### What is expected
Could you continue the text on the history of the crest release, starting right after its last sentence?

(Beginning of Text segment)

How did the crest release become the standard way of using the hands during jumping in the United States? Did we always use the crest release? Where did it come from?
In 1938 when Capt. Littauer first told riders to “…support(ing) yourself with your hands laid on the horse’s neck.”, he was addressing riders who were beginning to jump. He encouraged riders to support themselves in this way because, he says, to do other wise “requires a very athletic body and constant daily practice”. Obviously he was speaking of the casual rider at the beginning stages of learning to jump. (For more check out my blogs ” Evolution of the Crest Release” and “Forwards and Backwards”.)
When Gordon Wright published “Learning to Ride, Hunt, and Show” in 1950 he instructed the elementary level rider to put the weight of his upper body on his hands and on the horse’s neck. He continued this for the intermediate rider. In addressing the advanced rider he says (pg 99) “The rider’s position in the saddle, smoothness with which his hands and upper body function, are all dependent on his security. Final and real security can not be achieved until the heels are down and the rider’s weight is actually carried in the heels. For that reason, the learner and the intermediate rider both are cautioned against trying to jump out of hand before this final security has been achieved, and the shock absorbers are able and ready to go to work for them.”
Mr. Wright continues, “But jumping out of hand is the goal toward which we are steadily and constantly working in everything we do, because jumping out of hand permits the maximum security and control over the horse. It enables the rider to ride a course of jumps without wings with much less danger of run outs than if the hands must be brought up three strides away from the fence. It means the rider can now attempt more difficult horses, because he is able to use all of his aids in controlling his horse. It is, of course, the only way to train or jump horses that refuse or run out.”

(End of Text segment)
(Beginning of Record extracts)

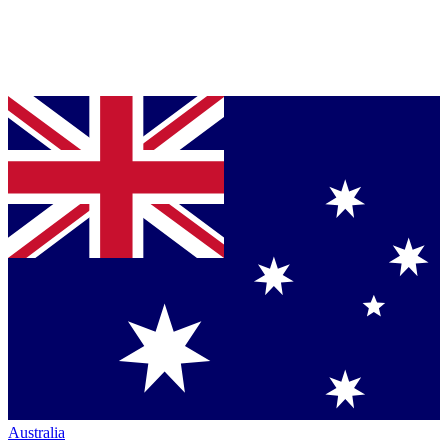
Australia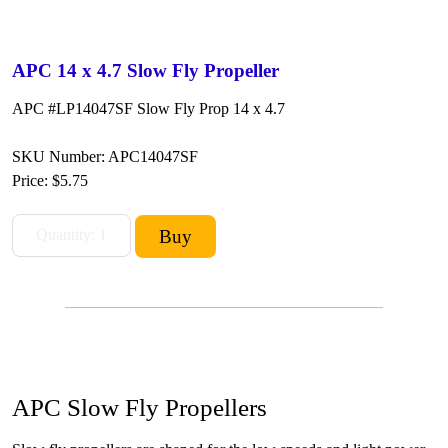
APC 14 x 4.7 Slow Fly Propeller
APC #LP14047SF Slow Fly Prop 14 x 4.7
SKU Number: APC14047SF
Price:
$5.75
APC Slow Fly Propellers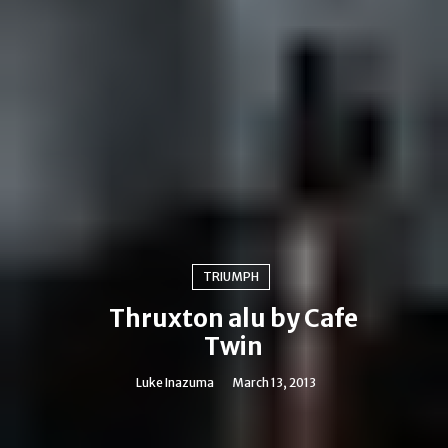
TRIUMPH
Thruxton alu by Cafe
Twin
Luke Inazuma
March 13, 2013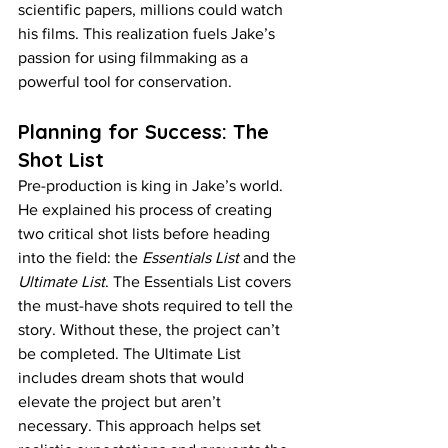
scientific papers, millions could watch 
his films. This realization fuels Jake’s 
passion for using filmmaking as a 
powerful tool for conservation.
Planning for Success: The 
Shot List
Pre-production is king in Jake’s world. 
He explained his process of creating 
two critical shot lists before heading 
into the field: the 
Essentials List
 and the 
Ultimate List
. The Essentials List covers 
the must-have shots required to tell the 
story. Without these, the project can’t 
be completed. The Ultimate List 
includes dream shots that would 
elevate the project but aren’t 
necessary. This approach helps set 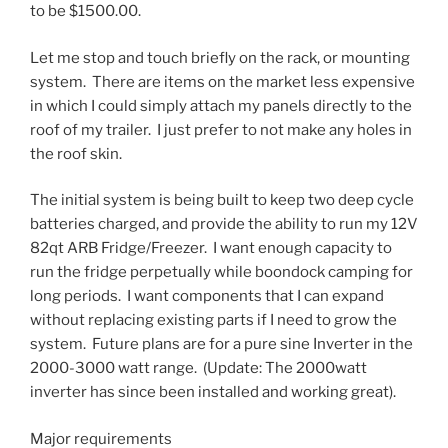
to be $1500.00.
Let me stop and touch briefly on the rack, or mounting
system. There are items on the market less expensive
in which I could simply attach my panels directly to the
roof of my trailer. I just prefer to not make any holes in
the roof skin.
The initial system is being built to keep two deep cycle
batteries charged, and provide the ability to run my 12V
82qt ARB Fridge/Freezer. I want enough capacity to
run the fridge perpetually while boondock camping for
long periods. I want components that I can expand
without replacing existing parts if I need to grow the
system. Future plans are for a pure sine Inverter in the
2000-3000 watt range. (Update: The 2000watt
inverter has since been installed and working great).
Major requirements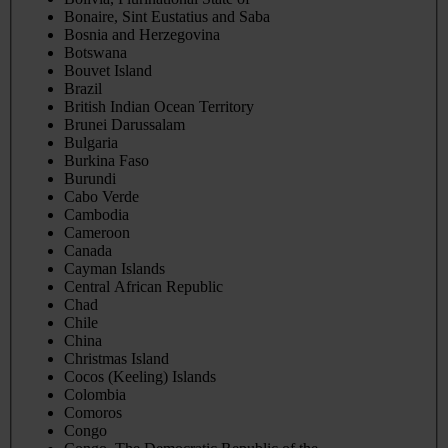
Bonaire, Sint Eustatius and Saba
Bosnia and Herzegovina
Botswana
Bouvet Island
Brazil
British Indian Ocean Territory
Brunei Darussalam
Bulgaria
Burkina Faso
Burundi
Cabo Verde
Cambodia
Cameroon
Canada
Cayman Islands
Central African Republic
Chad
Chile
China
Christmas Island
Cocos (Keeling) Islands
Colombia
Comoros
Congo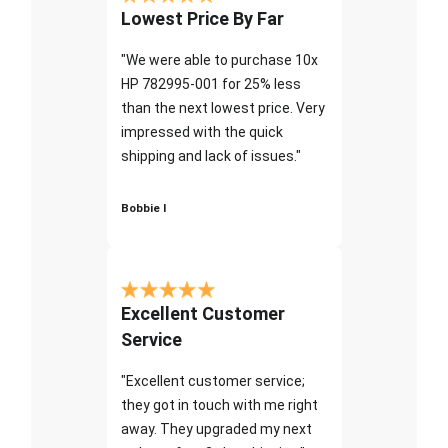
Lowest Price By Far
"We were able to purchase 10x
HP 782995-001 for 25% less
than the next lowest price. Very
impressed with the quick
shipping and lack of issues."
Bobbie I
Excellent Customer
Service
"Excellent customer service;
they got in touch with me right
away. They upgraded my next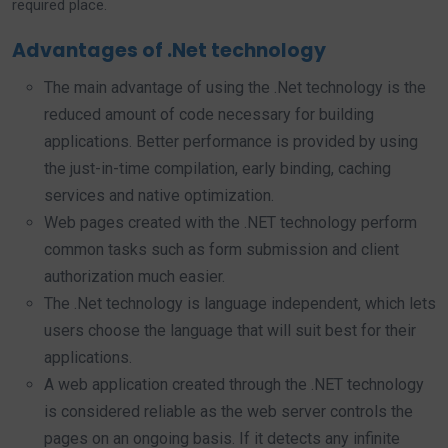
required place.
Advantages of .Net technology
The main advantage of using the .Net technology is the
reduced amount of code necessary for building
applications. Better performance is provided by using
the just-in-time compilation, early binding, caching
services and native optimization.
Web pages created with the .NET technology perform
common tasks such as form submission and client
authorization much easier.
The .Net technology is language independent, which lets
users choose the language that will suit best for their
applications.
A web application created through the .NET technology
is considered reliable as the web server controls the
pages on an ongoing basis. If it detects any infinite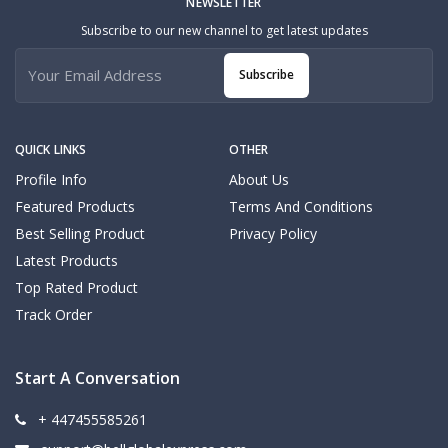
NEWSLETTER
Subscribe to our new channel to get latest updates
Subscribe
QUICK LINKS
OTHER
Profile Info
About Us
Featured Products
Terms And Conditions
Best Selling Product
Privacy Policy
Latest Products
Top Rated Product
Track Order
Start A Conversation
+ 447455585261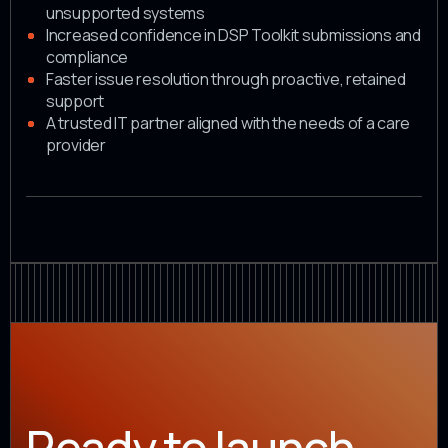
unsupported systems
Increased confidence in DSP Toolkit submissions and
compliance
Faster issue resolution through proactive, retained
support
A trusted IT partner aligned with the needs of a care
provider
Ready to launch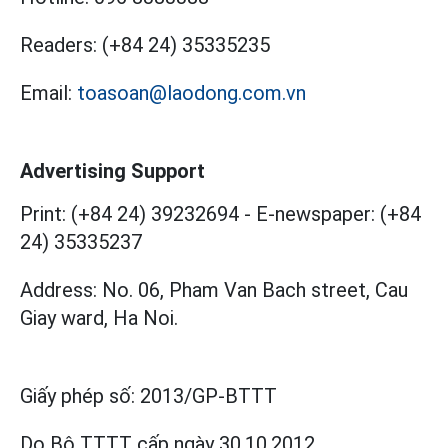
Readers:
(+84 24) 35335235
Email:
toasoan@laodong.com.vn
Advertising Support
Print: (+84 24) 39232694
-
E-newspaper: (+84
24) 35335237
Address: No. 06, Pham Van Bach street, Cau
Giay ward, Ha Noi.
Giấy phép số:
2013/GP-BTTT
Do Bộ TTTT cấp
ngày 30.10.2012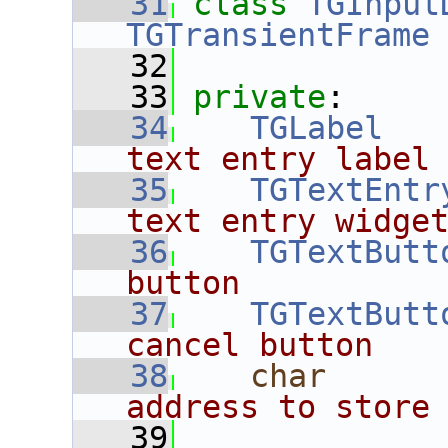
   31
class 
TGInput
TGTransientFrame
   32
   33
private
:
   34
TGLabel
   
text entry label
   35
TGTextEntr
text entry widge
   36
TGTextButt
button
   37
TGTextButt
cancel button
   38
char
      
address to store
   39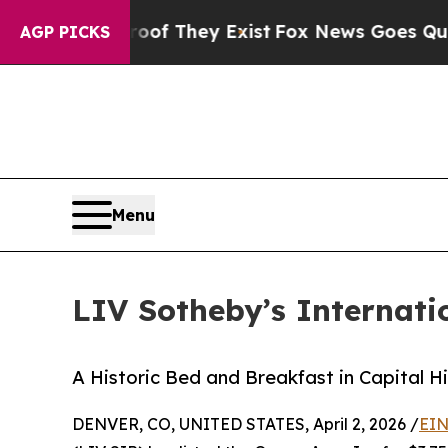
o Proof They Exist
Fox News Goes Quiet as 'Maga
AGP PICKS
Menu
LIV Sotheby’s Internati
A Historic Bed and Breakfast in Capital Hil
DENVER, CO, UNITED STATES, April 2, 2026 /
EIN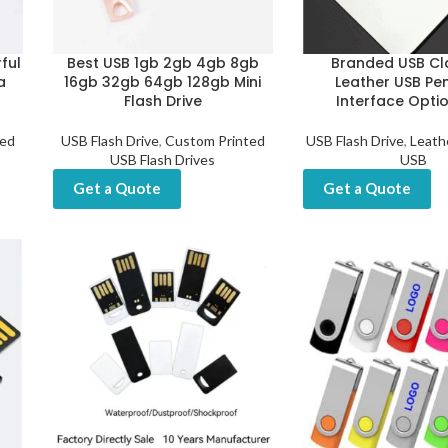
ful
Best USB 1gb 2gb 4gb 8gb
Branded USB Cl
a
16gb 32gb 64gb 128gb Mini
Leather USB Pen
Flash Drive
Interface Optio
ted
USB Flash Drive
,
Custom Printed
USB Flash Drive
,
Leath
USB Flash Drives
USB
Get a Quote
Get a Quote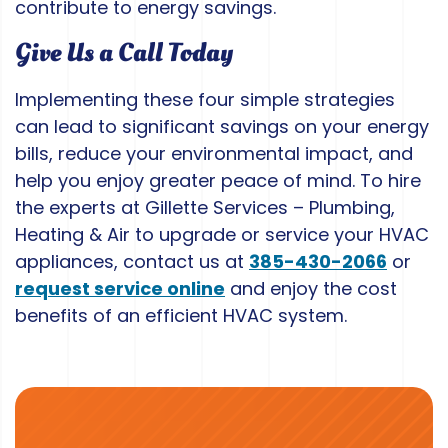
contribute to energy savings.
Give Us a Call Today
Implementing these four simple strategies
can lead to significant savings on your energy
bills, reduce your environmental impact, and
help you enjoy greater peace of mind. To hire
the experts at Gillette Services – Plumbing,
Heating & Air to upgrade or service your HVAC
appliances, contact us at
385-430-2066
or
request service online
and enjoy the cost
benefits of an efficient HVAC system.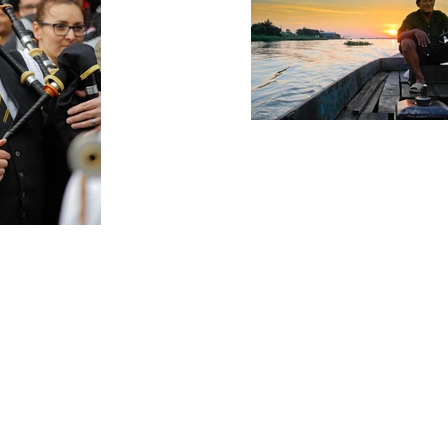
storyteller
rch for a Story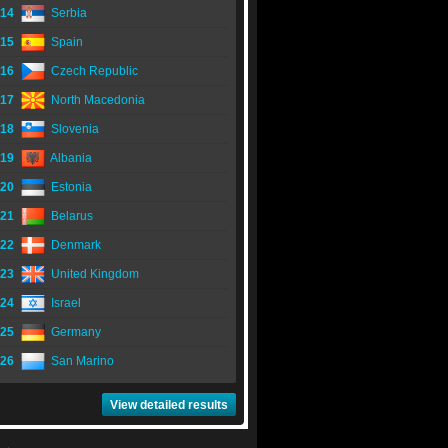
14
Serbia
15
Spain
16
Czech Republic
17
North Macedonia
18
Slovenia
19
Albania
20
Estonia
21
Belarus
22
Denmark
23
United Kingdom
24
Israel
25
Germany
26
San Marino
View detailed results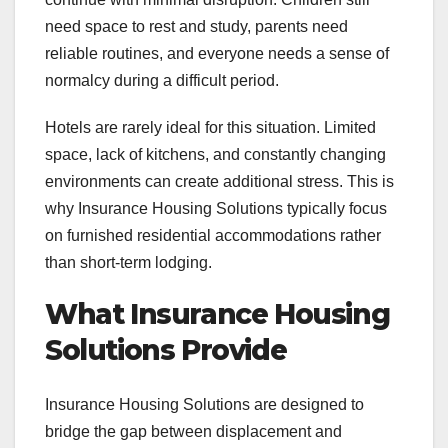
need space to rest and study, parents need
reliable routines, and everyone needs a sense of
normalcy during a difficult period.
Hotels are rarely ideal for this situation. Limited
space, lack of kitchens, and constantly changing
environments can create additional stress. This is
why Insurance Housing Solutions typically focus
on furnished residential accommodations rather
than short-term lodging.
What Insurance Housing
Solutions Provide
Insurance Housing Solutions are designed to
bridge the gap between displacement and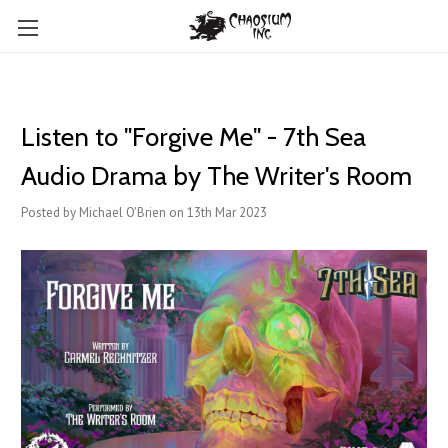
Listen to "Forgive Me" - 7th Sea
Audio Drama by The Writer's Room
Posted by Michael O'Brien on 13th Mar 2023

(End of Record extracts)

### Result below
And Mr. Wright went on to say, ” But this ideal form of jumping is certainly something that anyone with the will and the patience to learn and learn properly can master. It is within the realm of any rider who will resist the temptation to hurry the early work or jump the bigger fences, before his reactions become automatic, and before he finds his hands moving forward no matter what his horse does or what sudden emergency condition he encounters before a fence.”
When George Morris published “Hunter Seat Equitation” 20 years later, I don’t think he intended to develop generations of riders who were dependent on supporting their upper body with their hands in order to jump at all levels of riding. But it happened – an unintended consequence. Today we see ALL levels of hunter jumper riders leaning on their hands for support over all sizes of jumps.
An over dependency on the use of the crest release has created an epidemic of riders who “jump ahead of their horses”, “stand in their stirrups”, “duck” or “lay” over fences. This, in turn, undermines the riders’ base of support and has created a huge burden for the horse.
In September 2009 issue of Practical Horseman’s “Jumping Clinic with George Morris”, Mr Morris gives us a definition of “jumping ahead of the horse” He says of rider # 1, “Her nearly vertical thigh indicates that she is standing in her stirrups, ahead of her horse’s motion, instead of crouching above him in balance.”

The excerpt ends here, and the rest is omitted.